2023-05-03 01:36:59

by Joan Bruguera Micó

[permalink] [raw]
Subject: [PATCH] mm: shrinkers: fix race condition on debugfs cleanup

When something registers and unregisters many shrinkers, such as:
for x in $(seq 10000); do unshare -Ui true; done

Sometimes the following error is printed to the kernel log:
debugfs: Directory '...' with parent 'shrinker' already present!

This occurs since commit badc28d4924b ("mm: shrinkers: fix deadlock in
shrinker debugfs") / v6.2: Since the call to `debugfs_remove_recursive`
was moved outside the `shrinker_rwsem`/`shrinker_mutex` lock, but the call
to `ida_free` stayed inside, a newly registered shrinker can be
re-assigned that ID and attempt to create the debugfs directory before
the directory from the previous shrinker has been removed.

The locking changes in commit f95bdb700bc6 ("mm: vmscan: make global slab
shrink lockless") made the race condition more likely, though it existed
before then.

Commit badc28d4924b ("mm: shrinkers: fix deadlock in shrinker debugfs")
could be reverted since the issue is addressed should no longer occur
since the count and scan operations are lockless since commit 20cd1892fcc3
("mm: shrinkers: make count and scan in shrinker debugfs lockless").
However, since this is a contended lock, prefer instead moving `ida_free`
outside the lock to avoid the race.

Fixes: badc28d4924b ("mm: shrinkers: fix deadlock in shrinker debugfs")
Signed-off-by: Joan Bruguera Micó <[email protected]>
---
include/linux/shrinker.h | 13 +++++++++++--
mm/shrinker_debug.c | 15 ++++++++++-----
mm/vmscan.c | 5 +++--
3 files changed, 24 insertions(+), 9 deletions(-)

■ **Assigned task A**
Rewrite the records below so that every "Replies" becomes "Responses", keeping everything else the same and leaving out the pictures.
The patch message above and the records below are unrelated to each other.

■ **Given data**
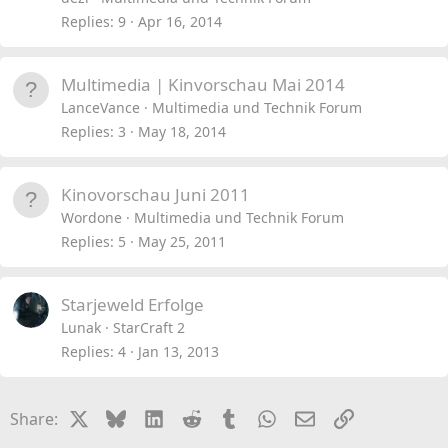
Replies
9
Apr 16, 2014
Multimedia | Kinvorschau Mai 2014
LanceVance
Multimedia und Technik Forum
Replies
3
May 18, 2014
Kinovorschau Juni 2011
Wordone
Multimedia und Technik Forum
Replies
5
May 25, 2011
Starjeweld Erfolge
Lunak
StarCraft 2
Replies
4
Jan 13, 2013
X
Bluesky
LinkedIn
Reddit
Tumblr
WhatsApp
Email
Link
Share:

■ **Assigned task B**
Answer these questions from the patch message:
(i) What shell command is given as an example of registering and unregistering many shrinkers?
(ii) Since which kernel version has the debugfs directory error occurred?
(iii) How many files, insertions, and deletions does the patch's change summary report?

■ **Task response A**
Responses
9
Apr 16, 2014
Multimedia | Kinvorschau Mai 2014
LanceVance
Multimedia und Technik Forum
Responses
3
May 18, 2014
Kinovorschau Juni 2011
Wordone
Multimedia und Technik Forum
Responses
5
May 25, 2011
Starjeweld Erfolge
Lunak
StarCraft 2
Responses
4
Jan 13, 2013
X
Bluesky
LinkedIn
Reddit
Tumblr
WhatsApp
Email
Link
Share:

■ **Task response B**
(i) for x in $(seq 10000); do unshare -Ui true; done
(ii) v6.2
(iii) 3 files, 24 insertions, and 9 deletions.